• PASSAGE PROVIDED
%%

Paruresis, also known as shy bladder syndrome, is a type of phobia in which a person is unable to urinate in the real or imaginary presence of others, such as in a public restroom. The analogous condition that affects bowel movement is called parcopresis or shy bowel.

Signs and symptoms 
Some people have brief, isolated episodes of urinary difficulty in situations where other people are in close proximity.  Paruresis, however, goes beyond simple shyness, embarrassment, fear of exposure, or fear of being judged for not being able to urinate. Other people may find that they are unable to urinate while in moving vehicles, or are fixated on the sounds of their urination in quiet restrooms or residential settings. In severe cases, a person with paruresis can urinate only when alone at home or through the process of catheterization.

Causes 
One possible cause of paruresis is undergoing a voiding cystourethrography (VCUG) in the past. "Complications that can occur in both sexes include UTI, hematuria, cystitis as well as urinary dysfunction following a catheterization, phobia of urination, nocturia, and stopping urination. In the literature, psychological trauma resulting from VCUG was considered the same as from a violent rape, especially in girls."

%%

• EXERCISES
1) Please answer these questions from the passage on paruresis:
(a) What is the analogous condition that affects bowel movement called?
(b) In severe cases, under what conditions can a person with paruresis urinate?
(c) What procedure is given as one possible cause of paruresis?
2) Extend the passage on paruresis, picking up after its final sentence.
The rows are separate material and have nothing to do with the paruresis passage.

• STORED DATA
%%

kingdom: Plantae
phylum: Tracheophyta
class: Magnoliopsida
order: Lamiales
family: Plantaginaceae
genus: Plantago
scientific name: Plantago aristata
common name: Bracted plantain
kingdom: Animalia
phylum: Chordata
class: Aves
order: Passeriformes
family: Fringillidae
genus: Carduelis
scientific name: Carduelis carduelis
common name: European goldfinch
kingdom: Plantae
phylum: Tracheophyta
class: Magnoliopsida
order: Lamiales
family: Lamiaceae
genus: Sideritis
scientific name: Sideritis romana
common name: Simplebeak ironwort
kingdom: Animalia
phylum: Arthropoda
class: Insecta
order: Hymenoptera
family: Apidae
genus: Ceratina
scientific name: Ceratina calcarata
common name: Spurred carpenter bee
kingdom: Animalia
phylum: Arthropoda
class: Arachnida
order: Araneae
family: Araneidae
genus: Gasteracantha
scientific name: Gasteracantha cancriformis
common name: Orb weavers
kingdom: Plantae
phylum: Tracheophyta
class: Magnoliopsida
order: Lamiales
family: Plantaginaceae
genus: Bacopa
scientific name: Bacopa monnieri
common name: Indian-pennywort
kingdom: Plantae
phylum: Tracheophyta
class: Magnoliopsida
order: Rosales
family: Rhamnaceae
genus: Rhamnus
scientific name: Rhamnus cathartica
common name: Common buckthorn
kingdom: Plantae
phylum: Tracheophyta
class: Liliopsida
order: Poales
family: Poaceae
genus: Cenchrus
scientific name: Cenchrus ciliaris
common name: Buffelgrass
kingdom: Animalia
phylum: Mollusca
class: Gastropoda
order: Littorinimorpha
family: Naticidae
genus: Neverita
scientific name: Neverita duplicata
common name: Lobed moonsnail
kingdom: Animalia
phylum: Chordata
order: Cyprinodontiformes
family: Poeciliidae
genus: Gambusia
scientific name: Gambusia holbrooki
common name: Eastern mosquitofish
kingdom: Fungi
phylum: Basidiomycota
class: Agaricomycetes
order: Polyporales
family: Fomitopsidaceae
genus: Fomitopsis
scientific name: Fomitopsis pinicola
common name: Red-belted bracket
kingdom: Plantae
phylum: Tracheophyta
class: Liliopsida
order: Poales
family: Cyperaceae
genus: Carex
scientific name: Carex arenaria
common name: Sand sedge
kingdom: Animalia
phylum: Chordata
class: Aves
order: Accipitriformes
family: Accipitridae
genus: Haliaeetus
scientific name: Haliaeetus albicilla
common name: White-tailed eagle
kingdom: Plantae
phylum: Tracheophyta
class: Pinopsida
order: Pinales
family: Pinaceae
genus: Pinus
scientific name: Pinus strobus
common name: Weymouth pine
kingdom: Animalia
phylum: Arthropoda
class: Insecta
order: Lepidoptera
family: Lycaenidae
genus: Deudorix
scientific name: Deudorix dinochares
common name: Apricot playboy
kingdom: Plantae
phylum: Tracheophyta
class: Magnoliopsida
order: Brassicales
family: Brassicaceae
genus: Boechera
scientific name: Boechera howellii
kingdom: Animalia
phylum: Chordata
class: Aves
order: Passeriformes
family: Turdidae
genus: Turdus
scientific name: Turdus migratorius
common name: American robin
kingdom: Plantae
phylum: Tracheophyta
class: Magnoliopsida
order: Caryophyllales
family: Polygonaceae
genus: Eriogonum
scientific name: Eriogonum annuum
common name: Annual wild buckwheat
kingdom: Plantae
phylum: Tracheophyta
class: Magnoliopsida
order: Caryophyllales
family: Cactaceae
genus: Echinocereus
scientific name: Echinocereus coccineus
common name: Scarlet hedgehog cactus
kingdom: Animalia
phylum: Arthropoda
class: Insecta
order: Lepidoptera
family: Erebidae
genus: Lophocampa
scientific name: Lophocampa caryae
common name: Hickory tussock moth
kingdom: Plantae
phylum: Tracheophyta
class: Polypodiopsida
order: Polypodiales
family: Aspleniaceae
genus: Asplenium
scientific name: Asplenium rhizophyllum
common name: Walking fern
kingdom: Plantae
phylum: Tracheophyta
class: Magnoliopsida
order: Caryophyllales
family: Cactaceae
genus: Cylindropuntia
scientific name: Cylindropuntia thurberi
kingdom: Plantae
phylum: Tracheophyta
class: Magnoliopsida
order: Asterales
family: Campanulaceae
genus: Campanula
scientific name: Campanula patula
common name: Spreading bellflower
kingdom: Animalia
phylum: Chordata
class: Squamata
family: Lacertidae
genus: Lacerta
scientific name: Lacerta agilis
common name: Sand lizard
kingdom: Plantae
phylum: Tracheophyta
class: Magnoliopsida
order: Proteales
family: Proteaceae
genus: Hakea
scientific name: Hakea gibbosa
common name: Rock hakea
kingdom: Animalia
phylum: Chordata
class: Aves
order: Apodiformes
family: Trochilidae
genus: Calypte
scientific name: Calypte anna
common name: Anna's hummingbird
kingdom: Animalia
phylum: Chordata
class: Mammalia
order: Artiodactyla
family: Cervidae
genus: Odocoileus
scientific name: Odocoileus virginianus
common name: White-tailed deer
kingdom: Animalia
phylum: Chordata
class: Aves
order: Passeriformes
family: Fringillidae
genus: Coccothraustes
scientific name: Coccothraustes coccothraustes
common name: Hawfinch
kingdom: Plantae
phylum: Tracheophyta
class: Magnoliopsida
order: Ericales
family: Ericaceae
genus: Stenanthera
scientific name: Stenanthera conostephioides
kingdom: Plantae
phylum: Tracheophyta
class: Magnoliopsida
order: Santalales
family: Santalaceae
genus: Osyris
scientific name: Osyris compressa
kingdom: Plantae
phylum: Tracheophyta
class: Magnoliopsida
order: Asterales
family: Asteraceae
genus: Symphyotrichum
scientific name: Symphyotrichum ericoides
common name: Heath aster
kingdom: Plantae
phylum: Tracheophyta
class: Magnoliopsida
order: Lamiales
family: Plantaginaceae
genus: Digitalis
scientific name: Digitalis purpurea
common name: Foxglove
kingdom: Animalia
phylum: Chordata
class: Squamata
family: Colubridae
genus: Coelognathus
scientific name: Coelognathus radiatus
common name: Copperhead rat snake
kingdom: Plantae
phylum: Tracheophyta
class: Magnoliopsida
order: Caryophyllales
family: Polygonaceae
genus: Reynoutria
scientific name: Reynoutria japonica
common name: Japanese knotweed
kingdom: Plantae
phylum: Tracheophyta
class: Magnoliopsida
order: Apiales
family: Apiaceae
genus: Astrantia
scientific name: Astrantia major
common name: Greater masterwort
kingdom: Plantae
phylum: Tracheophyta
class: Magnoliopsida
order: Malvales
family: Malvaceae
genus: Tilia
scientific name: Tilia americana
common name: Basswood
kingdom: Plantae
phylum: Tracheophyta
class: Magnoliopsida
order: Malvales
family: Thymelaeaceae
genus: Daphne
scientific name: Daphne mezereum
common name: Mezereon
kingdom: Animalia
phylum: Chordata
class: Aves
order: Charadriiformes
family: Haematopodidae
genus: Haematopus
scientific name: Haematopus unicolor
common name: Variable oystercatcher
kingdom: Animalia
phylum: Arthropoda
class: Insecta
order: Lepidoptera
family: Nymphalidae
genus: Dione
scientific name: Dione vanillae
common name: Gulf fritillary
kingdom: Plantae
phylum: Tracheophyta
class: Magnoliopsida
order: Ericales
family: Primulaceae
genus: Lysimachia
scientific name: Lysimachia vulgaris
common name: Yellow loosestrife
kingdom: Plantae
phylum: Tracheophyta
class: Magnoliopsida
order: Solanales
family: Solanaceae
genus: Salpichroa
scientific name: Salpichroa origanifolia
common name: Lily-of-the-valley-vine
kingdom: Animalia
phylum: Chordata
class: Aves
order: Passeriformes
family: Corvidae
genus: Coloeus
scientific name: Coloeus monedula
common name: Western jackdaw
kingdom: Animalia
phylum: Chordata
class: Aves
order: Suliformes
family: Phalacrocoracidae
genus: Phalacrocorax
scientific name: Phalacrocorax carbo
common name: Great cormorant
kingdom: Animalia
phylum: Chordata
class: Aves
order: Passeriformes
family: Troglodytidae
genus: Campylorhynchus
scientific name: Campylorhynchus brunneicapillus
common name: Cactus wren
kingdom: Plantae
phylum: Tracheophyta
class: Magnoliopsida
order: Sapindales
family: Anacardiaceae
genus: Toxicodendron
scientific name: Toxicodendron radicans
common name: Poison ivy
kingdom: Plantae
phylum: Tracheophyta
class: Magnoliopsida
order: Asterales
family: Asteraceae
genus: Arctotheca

%%

• RESPONSES FOR EACH TASK
1)
(a) Parcopresis, or shy bowel.
(b) Only when alone at home or through catheterization.
(c) Having undergone a voiding cystourethrography (VCUG) in the past.

2)
Pathophysiology
It appears that paruresis involves a tightening of the sphincter or bladder neck due to a sympathetic nervous system response. The adrenaline rush that produces the involuntary nervous system response probably has peripheral and central nervous system involvement. The internal urethral sphincter (smooth muscle tissue) or the external urethral sphincter (striated muscle), levator ani (especially the pubococcygeus) muscle area, or some combination of the above, may be involved. It is possible that there is an inhibition of the detrusor command through a reflex pathway as well. The pontine micturition center (Barrington's nucleus) also may be involved, as its inhibition results in relaxation of the detrusor and prevents the relaxation of the internal sphincter.

Diagnosis
The condition is catered for in the rules for mandatory urine testing for drugs in UK prisons, and UK Incapacity Benefit tribunals also recognise it.  It is listed in the NHS on-line encyclopaedia of conditions and disorders. It is now reported to have been accepted as a valid reason for jury service excusal. From 1 August 2005, the guidance on the rules relating to the testing of those on probation in the UK cites paruresis as a valid reason for inability to produce a sample which is not to be construed as a refusal.

The condition is recognised by the American Urological Association, who include it in their on-line directory of conditions.

Paruresis was described in section 300.23 of the DSM-IV-TR as "performance fears . . . using a public restroom" but it was not mentioned by name. The Diagnostic and Statistical Manual of Mental Disorders (DSM-5) mentions paruresis by name.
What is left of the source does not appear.